Until the Modem website is down, you can access our workshop paper here: https://drive.google.com/file/d/1qufjPkpsIbHiQ0rGmHCnPymGUKD7prah/view?usp=sharing
That’s right. What I mainly have in mind is a vector of Q-learned values V and a scalarization function that combines them in some (probably non-linear) way. Note that in our technical work, the combination occurs during action selection, not during reward assignment and learning.
I guess whether one calls this “multi-objective RL” is semantic. Because objectives are combined during action selection, not during learning itself, I would not call it “single objective RL with a complicated objective”. If you combined objectives during reward, then I could call it that.

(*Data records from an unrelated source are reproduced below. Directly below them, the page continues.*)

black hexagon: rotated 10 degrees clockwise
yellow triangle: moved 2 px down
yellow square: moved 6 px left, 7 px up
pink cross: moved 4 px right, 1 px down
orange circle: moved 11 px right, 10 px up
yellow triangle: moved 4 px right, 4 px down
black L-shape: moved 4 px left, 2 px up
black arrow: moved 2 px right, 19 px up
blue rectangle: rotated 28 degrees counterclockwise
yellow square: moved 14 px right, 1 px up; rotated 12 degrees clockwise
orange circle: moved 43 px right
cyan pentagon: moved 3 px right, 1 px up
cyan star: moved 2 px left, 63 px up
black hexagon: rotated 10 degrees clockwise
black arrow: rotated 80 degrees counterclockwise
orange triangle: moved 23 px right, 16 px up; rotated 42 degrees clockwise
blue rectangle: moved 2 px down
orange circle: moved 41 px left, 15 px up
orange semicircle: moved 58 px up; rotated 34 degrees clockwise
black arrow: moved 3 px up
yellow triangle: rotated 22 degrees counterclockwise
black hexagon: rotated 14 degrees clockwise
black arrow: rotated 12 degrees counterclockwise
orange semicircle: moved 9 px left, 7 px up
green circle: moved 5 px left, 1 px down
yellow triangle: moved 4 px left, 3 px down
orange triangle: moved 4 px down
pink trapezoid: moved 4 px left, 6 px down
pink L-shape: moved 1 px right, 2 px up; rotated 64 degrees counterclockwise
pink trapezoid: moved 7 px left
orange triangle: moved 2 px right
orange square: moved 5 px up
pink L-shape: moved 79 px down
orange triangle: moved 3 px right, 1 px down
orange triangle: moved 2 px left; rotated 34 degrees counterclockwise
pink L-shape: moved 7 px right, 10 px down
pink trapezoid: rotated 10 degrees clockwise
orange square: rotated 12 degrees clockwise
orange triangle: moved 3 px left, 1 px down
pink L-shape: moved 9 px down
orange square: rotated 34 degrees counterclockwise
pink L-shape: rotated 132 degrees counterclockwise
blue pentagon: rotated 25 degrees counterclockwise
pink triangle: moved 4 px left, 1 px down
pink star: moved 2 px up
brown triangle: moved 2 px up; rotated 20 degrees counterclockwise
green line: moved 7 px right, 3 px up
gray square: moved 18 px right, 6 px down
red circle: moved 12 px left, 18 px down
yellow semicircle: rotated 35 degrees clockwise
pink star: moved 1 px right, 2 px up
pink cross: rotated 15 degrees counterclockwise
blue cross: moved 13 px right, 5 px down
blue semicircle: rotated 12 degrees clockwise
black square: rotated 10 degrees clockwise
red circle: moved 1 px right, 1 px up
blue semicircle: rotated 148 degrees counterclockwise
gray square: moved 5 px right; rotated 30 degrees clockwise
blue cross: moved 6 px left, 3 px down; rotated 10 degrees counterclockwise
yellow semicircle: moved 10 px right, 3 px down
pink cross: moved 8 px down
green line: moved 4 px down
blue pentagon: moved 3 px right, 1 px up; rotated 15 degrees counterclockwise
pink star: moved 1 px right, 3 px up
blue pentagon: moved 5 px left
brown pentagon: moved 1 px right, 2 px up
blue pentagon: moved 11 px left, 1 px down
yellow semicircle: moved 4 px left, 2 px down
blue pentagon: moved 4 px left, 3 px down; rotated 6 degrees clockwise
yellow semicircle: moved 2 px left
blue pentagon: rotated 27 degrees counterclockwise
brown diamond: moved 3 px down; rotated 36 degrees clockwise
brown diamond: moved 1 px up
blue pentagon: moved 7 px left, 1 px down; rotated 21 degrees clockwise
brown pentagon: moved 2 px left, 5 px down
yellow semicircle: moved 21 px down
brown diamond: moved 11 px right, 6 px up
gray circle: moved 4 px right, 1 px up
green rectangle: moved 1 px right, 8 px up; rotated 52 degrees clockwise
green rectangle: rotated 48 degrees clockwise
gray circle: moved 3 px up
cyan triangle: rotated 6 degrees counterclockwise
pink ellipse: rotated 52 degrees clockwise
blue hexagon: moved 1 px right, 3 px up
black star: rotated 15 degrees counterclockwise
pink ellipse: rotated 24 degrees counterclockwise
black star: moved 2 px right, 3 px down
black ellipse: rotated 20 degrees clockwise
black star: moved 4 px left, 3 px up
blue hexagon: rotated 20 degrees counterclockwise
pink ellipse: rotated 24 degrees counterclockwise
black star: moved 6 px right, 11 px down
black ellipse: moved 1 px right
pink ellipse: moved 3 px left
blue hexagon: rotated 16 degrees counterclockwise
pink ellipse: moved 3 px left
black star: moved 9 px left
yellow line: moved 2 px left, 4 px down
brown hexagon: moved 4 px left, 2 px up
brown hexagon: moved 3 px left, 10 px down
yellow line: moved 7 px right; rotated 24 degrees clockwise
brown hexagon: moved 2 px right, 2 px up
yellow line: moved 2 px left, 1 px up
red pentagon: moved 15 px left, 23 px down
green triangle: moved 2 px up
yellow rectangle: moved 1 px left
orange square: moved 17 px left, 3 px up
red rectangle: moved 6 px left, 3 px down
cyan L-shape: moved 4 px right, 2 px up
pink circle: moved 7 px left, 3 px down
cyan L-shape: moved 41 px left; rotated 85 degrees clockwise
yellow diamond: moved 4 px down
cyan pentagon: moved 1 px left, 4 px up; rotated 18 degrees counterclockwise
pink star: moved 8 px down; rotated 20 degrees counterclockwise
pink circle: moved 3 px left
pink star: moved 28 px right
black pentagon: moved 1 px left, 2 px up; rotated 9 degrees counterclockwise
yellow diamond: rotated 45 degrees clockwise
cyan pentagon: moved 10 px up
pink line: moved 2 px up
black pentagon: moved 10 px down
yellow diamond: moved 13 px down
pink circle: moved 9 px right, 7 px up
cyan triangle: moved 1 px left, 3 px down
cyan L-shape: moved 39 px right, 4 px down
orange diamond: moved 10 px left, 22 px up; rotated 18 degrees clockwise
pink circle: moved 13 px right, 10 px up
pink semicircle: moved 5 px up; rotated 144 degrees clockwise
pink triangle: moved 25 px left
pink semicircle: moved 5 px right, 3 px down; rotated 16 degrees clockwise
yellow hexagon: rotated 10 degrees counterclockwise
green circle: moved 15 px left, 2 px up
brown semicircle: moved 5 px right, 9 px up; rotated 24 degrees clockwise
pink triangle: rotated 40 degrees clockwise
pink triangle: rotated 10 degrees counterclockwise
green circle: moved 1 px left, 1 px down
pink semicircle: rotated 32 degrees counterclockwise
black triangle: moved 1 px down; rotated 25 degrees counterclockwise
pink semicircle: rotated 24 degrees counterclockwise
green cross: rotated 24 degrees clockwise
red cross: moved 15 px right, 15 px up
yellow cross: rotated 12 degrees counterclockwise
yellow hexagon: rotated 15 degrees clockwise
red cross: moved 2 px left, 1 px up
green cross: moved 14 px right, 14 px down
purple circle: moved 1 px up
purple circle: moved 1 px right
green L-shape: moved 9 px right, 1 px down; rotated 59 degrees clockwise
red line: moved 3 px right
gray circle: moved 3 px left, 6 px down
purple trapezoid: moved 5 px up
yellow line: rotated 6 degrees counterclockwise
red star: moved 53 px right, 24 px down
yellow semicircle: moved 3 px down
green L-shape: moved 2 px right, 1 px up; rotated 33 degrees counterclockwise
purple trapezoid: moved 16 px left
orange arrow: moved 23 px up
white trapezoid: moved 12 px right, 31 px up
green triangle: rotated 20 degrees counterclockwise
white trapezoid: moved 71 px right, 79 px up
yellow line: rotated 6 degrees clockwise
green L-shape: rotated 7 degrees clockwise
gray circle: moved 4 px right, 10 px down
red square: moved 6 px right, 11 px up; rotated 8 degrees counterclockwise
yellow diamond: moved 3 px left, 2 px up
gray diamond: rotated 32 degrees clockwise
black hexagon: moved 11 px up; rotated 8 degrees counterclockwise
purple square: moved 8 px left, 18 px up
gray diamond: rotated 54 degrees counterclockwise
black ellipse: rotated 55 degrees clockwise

re: your example of real-time control during hunger, I think yours is a pretty reasonable model. I haven’t thought about homeostatic processes in this project (my upcoming paper is all about them!). Definitely am not suggesting that our particular implementation of “MORL” (if we can call it that) is the only or even the best sort of MORL. I’m just trying to get started on understanding it! I really like the way you put it. It makes me think that perhaps the brain is a sort of multi-objective decision-making system with no single combinatory mechanism at all except for the emergent winner of whatever kind of output happens in a particular context—that could plausibly be different depending on whether an action is moving limbs, talking, or mentally setting an intention for a long term plan.